TUA: BEZ PIENIĘDZY JESTEM SZCZĘŚLIWSZY

Redakcja, Sunday News

2011-02-14

Wszyscy myślą, że David Tua żyje rozkosznym życiem, ale to nieprawda. Ostatnio zastanawiałem się nad przyszłością. Na kartce zapisałem swoje cele i teraz chcę nabrać pewności, że będę w stanie je wykonać. Zadaniem na obecny rok będzie wprowadzenie się z rodziną do własnego domu - mówi David Tua (51-3-2, 43 KO), jeden z najbardziej znanych zawodników wagi ciężkiej na świecie. Pięściarz, który za starcie z Lennoxem Lewisem w 2000 roku zarobił 12 milionów dolarów, dziś boryka się z poważnymi kłopotami finansowymi.

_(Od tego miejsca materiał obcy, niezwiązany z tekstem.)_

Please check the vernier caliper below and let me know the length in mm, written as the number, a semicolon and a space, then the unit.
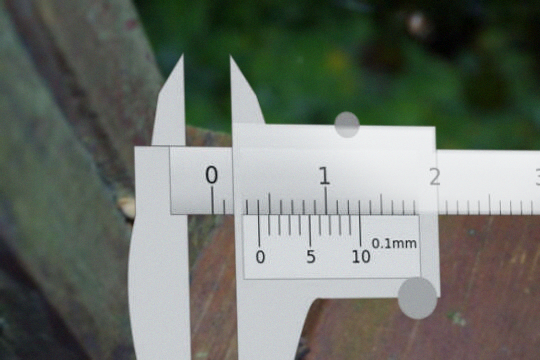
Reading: 4.0; mm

Tua nie wygląda jednak na załamanego. - Kiedy byłem dzieckiem, ojciec zawsze mi powtarzał: "zarabiaj pieniądze, ale nie pozwalaj im sobą rządzić". Pieniądze nie dają szczęścia, nie tęsknię za nimi. Szczerze mówiąc, obecnie jestem dużo bardziej szczęśliwy, niż wcześniej - mówi pięściarz, który wspólnie z małżonką i dwoma nastoletnimi synami mieszka obecnie w wynajętym mieszkaniu. Gdy z pieniędzmi było bardzo źle, rodzinie Tuy przychodziło żyć u znajomych.

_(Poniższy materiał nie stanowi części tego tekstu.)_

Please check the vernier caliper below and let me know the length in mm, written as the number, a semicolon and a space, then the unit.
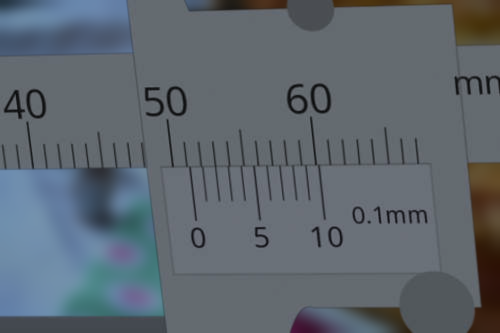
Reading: 51.2; mm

Problemy Tuy z pieniędzmi wynikają głównie z trwającej sześć lat walki na drodze sądowej z byłymi menedżerami Kevinem Barrym i Martinem Pughem, z którymi rozstał się w 2003 roku. Szczegóły ugody, która nastąpiła w 2009 roku, nie są znane. Wiadomo natomiast, że organy odpowiedzialne za podatki zamroziły honoraria za trzy ostatniej pojedynki 38-letniego pięściarza. - To się musiało stać, inaczej nie stałbym się człowiekiem, którym jestem teraz. Życie przysparza dużo doświadczeń. Raz są one przyjemne, innym razem ludziom jest ciężko dać sobie z nimi radę. Każdego dnia dziękuję Panu za to, że ja sobie poradziłem - mówi Nowozelandczyk.

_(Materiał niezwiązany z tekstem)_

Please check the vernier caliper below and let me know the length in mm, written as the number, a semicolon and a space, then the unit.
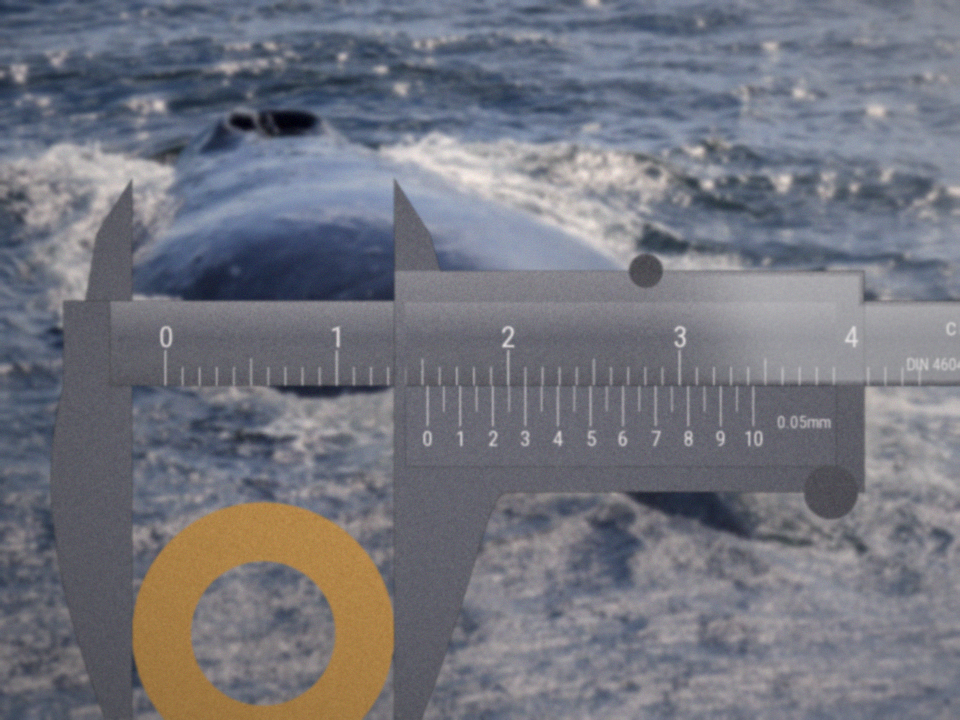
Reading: 15.3; mm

Obok Andrzeja Gołoty i Ike Ibeabuchiego, Tua zaliczany jest do najlepszych pięściarzy wagi ciężkiej lat 90., którym nigdy nie udało się zdobyć tytułu mistrza świata. W przeciwieństwie do Polaka, który pas mistrzowski próbował zdobyć aż czterokrotnie, Tua dostał tylko jedną taką szansę. We wspomnianej walce z Lewisem stawką były pasy WBC, IBF i IBO, jednak "Tuamanator" uległ Brytyjczykowi na punkty. Choć pięściarz zbliża się do czterdziestki, to zapowiada, że w boksie chce zostać jeszcze przez pięć lat. 19 marca Tua zmierzy się z przeciętnym Demetrice'em Kingiem. Szkoleniowcem Tuy jest obecnie Roger Bloodworth, trenujący również Tomasza Adamka.